対策にかける費用の検討
セキュリティの対策をどこまでお金をかけて実施するのかと悩まれている担当者の方は多いのではないでしょうか?リスクを低減するために対策を行っていきますが、かけられる予算は無限ではありません。効果的に予算を投資していくことが重要です。
Point① セキュリティ対策予算の確保
必要な予算を確保しておくことは、サイバーセキュリティリスク管理において重要です。サイバーセキュリティ経営ガイドライン内でも、「サイバーセキュリティ経営の重要10項目」の中の「指示3 サイバーセキュリティ対策のための資源(予算、人材等)確保」が定められています。
対策を怠った場合のシナリオ
- 適切な予算確保が出来ていない場合、組織内でのサイバーセキュリティ対策の実施や人材の確保が困難となるほか、信頼できる外部のベンダへの委託が困難となる恐れがある。
- 適切な処遇の維持、改善ができないと、有能なサイバーセキュリティ人材を自社にとどめておくことができない。
対策例
- 必要なサイバーセキュリティ対策を明確にし、それに要する費用を確保する。
- 従業員向けやセキュリティ担当者向けなどの研修等のための予算を確保し、継続的に役割に応じたセキュリティ教育を実施する。

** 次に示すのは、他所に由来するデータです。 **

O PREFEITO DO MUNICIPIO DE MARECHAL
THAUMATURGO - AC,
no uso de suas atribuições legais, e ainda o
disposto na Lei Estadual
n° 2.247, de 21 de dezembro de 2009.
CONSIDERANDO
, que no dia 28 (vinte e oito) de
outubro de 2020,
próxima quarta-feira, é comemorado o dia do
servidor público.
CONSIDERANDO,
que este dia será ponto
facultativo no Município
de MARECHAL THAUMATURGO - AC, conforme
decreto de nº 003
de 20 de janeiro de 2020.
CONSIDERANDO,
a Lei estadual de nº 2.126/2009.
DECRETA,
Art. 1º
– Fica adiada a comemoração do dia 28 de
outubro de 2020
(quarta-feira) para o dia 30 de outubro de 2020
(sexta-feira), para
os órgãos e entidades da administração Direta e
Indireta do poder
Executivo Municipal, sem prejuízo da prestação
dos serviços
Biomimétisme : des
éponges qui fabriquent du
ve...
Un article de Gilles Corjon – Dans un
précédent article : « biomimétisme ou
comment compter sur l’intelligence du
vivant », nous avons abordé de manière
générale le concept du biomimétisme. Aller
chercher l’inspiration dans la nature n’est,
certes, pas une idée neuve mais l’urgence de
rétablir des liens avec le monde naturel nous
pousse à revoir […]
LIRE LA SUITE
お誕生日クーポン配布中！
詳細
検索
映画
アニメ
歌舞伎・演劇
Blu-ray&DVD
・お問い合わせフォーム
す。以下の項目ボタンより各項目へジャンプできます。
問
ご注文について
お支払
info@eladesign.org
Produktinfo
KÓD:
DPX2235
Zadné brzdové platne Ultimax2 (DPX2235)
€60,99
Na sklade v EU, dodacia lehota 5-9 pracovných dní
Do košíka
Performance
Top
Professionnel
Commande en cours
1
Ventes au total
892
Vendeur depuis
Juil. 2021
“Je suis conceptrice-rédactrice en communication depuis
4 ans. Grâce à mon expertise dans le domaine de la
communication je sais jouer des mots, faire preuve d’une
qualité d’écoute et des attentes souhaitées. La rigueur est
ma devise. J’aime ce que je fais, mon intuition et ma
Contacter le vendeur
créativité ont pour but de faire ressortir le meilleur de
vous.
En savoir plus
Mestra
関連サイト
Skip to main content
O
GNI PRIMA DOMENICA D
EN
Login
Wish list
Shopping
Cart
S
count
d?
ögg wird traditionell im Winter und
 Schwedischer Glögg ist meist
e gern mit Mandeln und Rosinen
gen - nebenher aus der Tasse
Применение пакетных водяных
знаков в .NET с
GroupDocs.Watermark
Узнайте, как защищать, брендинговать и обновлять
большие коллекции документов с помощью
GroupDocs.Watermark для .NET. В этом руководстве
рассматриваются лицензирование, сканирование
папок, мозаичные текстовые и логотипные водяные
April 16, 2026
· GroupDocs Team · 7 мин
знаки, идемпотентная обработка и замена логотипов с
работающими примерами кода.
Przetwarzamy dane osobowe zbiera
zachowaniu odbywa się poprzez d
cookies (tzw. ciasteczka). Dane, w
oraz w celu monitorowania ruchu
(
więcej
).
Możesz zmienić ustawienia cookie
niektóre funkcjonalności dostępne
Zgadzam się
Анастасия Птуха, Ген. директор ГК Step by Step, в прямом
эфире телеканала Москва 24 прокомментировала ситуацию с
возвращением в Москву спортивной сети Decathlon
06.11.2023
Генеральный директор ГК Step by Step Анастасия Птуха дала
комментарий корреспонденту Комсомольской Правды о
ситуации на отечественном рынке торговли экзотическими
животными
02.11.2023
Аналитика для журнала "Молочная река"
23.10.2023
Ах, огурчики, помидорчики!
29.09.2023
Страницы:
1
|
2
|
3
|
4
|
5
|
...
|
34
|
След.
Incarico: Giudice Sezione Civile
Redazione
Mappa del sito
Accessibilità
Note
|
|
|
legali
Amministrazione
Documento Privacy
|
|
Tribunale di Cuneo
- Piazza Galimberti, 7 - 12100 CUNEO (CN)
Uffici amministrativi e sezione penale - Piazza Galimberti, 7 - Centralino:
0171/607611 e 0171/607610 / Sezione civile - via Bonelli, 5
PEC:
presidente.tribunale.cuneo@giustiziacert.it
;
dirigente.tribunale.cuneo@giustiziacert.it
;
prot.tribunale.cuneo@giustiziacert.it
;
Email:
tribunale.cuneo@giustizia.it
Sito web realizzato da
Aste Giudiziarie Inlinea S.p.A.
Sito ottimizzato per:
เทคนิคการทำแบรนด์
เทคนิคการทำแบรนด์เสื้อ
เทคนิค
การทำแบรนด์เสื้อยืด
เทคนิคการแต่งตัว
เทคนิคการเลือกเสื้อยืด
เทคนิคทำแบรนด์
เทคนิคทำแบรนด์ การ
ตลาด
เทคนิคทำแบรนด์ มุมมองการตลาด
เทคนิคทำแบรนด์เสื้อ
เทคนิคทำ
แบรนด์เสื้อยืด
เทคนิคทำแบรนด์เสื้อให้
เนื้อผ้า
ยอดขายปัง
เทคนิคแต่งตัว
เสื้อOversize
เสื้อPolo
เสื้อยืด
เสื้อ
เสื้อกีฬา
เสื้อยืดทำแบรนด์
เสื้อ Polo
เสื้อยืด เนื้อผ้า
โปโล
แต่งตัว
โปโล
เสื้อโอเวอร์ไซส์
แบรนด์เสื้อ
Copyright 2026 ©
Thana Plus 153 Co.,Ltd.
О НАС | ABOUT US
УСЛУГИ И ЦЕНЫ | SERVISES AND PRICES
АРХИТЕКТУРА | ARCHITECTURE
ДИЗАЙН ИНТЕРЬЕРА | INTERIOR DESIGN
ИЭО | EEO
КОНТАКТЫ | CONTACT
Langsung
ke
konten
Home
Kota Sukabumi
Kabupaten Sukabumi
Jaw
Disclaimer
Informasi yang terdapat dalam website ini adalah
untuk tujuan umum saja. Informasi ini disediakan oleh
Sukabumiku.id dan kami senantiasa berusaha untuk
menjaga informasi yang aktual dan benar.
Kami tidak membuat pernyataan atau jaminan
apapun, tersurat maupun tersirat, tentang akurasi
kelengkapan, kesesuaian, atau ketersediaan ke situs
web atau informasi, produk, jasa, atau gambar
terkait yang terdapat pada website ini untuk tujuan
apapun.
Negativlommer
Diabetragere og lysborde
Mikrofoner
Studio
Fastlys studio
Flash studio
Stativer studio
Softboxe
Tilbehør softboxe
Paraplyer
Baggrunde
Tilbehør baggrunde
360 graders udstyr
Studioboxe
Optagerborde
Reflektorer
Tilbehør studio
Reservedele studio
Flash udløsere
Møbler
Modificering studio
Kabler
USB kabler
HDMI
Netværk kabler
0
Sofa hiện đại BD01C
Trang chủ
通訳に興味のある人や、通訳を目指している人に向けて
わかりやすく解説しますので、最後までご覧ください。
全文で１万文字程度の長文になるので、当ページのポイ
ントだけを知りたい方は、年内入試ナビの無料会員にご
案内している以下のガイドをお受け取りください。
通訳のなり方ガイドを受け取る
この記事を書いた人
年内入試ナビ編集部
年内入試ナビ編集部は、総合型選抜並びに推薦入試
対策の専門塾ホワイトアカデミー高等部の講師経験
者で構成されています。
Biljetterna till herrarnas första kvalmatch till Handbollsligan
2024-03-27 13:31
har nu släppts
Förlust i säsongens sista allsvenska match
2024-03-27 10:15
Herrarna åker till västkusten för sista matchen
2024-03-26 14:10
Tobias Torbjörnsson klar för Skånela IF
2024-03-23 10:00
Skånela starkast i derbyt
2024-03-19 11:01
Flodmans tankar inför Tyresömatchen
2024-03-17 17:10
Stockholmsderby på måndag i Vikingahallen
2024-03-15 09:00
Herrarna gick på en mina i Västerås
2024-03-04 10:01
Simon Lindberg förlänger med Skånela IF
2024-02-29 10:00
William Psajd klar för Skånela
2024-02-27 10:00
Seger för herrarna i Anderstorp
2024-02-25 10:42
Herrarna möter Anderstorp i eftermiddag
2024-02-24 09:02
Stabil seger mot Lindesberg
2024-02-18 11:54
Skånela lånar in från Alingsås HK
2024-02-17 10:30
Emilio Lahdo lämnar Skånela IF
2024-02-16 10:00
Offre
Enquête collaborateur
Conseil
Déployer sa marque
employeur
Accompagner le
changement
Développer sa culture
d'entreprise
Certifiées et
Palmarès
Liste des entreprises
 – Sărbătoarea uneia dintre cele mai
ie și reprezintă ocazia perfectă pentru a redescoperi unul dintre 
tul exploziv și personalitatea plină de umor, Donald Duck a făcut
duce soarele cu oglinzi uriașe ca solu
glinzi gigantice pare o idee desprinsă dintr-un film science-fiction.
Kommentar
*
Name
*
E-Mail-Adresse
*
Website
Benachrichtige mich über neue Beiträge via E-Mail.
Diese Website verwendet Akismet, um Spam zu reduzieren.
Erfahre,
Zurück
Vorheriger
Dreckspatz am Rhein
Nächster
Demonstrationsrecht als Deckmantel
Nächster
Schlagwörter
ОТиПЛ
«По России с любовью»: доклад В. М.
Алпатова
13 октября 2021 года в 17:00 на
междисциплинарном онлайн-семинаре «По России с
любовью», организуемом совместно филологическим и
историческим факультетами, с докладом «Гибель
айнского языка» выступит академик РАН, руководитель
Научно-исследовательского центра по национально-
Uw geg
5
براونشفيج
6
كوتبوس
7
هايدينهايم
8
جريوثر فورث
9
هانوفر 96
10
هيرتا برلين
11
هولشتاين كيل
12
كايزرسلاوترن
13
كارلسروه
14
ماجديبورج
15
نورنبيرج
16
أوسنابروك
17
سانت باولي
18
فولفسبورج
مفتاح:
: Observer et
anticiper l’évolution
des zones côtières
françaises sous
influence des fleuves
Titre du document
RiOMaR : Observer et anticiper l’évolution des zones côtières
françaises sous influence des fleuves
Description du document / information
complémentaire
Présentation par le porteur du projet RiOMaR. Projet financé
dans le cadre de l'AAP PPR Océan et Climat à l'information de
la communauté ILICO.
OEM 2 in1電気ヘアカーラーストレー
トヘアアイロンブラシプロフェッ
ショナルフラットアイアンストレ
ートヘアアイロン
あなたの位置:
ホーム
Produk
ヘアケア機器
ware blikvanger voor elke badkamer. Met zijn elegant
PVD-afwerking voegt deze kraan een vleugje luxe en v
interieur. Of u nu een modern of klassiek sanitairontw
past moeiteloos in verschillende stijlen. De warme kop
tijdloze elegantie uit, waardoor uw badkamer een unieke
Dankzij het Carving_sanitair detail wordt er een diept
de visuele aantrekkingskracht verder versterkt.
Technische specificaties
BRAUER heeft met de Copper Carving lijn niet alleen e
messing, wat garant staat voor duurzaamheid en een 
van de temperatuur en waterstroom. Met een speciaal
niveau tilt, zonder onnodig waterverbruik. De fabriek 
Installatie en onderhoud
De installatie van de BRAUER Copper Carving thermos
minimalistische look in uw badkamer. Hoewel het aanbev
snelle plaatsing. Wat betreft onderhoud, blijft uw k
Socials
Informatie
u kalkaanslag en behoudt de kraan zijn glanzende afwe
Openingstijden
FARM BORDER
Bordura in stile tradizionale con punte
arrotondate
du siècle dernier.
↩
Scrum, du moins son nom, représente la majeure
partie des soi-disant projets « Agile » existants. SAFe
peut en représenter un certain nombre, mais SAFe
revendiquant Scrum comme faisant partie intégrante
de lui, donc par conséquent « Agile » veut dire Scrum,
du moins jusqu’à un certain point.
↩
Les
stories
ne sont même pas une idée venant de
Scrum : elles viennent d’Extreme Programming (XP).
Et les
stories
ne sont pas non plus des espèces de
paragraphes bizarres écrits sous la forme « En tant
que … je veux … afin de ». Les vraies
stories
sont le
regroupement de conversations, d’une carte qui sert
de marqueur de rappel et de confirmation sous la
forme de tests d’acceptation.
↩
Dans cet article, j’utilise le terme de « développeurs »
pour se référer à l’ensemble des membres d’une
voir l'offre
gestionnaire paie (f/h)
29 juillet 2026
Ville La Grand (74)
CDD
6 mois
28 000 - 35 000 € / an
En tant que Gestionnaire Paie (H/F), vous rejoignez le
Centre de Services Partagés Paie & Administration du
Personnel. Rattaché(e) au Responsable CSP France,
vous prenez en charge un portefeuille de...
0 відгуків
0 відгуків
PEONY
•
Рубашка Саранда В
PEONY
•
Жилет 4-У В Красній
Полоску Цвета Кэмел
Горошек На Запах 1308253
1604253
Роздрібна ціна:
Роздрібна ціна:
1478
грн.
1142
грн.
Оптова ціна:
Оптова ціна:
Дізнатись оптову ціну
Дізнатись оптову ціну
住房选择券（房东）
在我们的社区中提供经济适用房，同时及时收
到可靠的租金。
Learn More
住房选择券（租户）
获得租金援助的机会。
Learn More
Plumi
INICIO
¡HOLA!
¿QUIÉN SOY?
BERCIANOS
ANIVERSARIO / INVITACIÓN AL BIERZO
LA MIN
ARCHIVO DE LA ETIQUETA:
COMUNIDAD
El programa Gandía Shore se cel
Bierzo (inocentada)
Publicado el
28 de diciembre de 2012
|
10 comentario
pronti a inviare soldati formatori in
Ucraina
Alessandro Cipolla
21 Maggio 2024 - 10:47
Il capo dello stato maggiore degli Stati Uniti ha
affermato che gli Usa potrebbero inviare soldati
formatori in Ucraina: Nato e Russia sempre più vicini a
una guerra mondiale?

- サイバーセキュリティ人材を組織内で雇用することが困難な場合は、専門ベンダの活用を検討する。
- 組織内の IT 人材育成の戦略の中で、外部人材の採用も含めた社内のセキュリティ人材育成 、キャリアパスを設計検討する。
- 自組織においてセキュリティ人材の育成が困難な場合は、外部の組織が提供するセキュリティ研修等の活用などを検討する。
出典:経済産業省
サイバーセキュリティ経営ガイドライン Ver2.0
https://www.meti.go.jp/policy/netsecurity/downloadfiles/guide2.0.pdf
Point② 費用を明確にする
サイバーセキュリティリスク管理体制を構築、維持するためには予算を確保しますが、大きく以下の3種類に分類されます。
- 事前対策費用(対策のための製品の調達費用、人材育成費用等)
- 対策運用費用(監視や予防の業務に要する費用、製品の保守費用等)
- 事後対策費用(インシデント対応費用、再発防止対策費用等)
サイバーセキュリティ対策に関する予算や人員計画は、経営会議など経営層の意思決定の場で承認されるべきことです。ビジネスへの影響を踏まえたサイバーセキュリティ対策の検討結果を CISO 等が経営会議などの場に提示し、実施する対策の内容、時期、費用等が適切かどうかといった項目を検討し、経営層の承認を得る必要があります。